### Problem details
Reproduce every line of the data below word for word, and leave the pictures out of your answer.

(Items from a data source)
- Opening Delimiter -

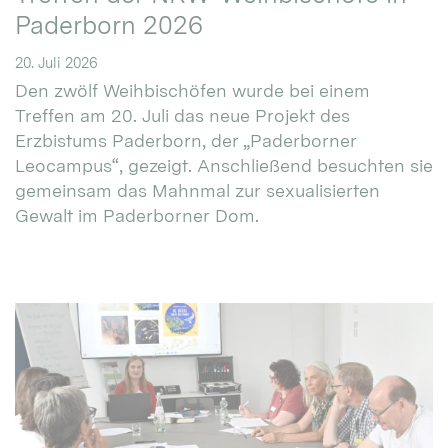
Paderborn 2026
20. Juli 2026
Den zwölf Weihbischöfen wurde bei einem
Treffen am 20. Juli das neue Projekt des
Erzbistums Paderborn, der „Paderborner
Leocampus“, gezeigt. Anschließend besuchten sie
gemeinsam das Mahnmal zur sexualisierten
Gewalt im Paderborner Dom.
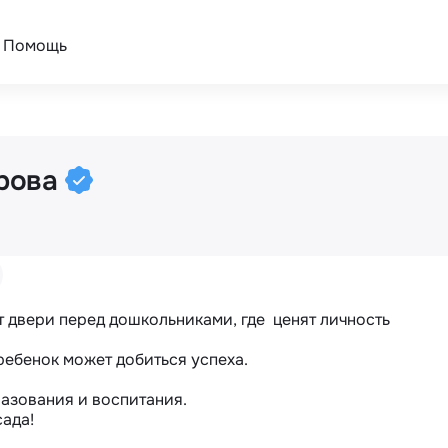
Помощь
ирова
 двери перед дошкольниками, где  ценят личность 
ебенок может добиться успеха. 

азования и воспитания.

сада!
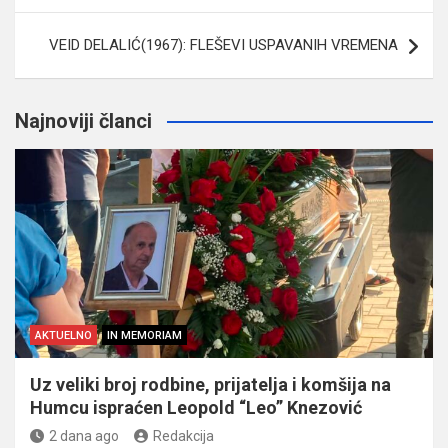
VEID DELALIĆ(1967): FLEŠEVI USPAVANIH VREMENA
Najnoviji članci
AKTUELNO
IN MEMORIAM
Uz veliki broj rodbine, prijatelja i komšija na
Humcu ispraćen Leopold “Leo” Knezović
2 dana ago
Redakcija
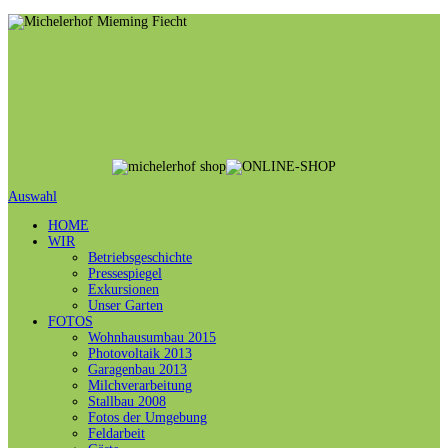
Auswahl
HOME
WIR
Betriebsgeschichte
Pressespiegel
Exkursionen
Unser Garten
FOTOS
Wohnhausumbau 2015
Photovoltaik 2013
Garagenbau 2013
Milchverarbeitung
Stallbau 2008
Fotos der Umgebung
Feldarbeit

- Closing Delimiter -

### Response
Paderborn 2026
20. Juli 2026
Den zwölf Weihbischöfen wurde bei einem
Treffen am 20. Juli das neue Projekt des
Erzbistums Paderborn, der „Paderborner
Leocampus“, gezeigt. Anschließend besuchten sie
gemeinsam das Mahnmal zur sexualisierten
Gewalt im Paderborner Dom.
Помощь
ирова
 двери перед дошкольниками, где  ценят личность 
ебенок может добиться успеха. 

азования и воспитания.

сада!
VEID DELALIĆ(1967): FLEŠEVI USPAVANIH VREMENA
Najnoviji članci
AKTUELNO
IN MEMORIAM
Uz veliki broj rodbine, prijatelja i komšija na
Humcu ispraćen Leopold “Leo” Knezović
2 dana ago
Redakcija
Auswahl
HOME
WIR
Betriebsgeschichte
Pressespiegel
Exkursionen
Unser Garten
FOTOS
Wohnhausumbau 2015
Photovoltaik 2013
Garagenbau 2013
Milchverarbeitung
Stallbau 2008
Fotos der Umgebung
Feldarbeit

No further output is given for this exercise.